The importance of physical activity for better cardiovascular and mental health amongst young people was highlighted at this week’s launch of the 2020 Irish Life Health Schools’ Fitness Challenge.
The proven link between childhood fitness and long-term physical and mental health is the key focus of this year’s challenge, with the goal being to educate and equip young people with the skills and knowledge to incorporate exercise into their daily routine, to help improve and maintain both physical and mental health.
Ireland’s largest study of mental health for those aged between 12–18 years, revealed that rates of severe/very severe anxiety among adolescents have doubled to 22% in 2019, up from 11% in 2012.
The major recent study of 19,000 young people – ‘My World Survey 2’ – found those who participated in sports experienced better mental health than those who did not.
Young people who played sport were less likely to experience severe/very severe anxiety (19%) compared those who do not play sport (32%).

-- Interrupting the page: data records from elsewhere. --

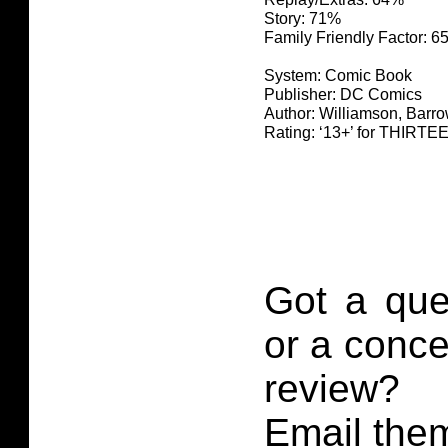
Story: 71%
Family Friendly Factor: 
System: Comic Book
Publisher: DC Comics
Author: Williamson, Barro
Rating: ‘13+’ for THIR
Got a que
or a conce
review?
Email them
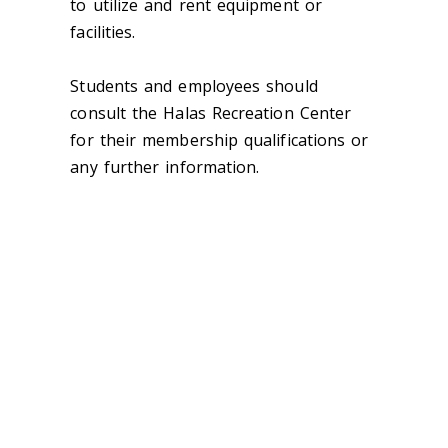
to utilize and rent equipment or
facilities.
Students and employees should
consult the Halas Recreation Center
for their membership qualifications or
any further information.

The same pattern is seen for severe depression.
Speaking at the launch, Professor Barbara Dooley, UCD School of Psychology, and Principal Investigator of the Survey said, “We are in the midst of a mental health crisis which is having a massive impact on our young people. Whilst undertaking this research we found that the mental health of secondary school students can rapidly deteriorate in the years from first to sixth year.
“Depression and anxiety are two of the major problems affecting students in Ireland today. Amongst other things, the statistics point to a link between being physically active, through sport for example, and lower levels of anxiety and depression. This positive link between the benefits of physical activity on mental health is what we are highlighting in this year’s challenge.”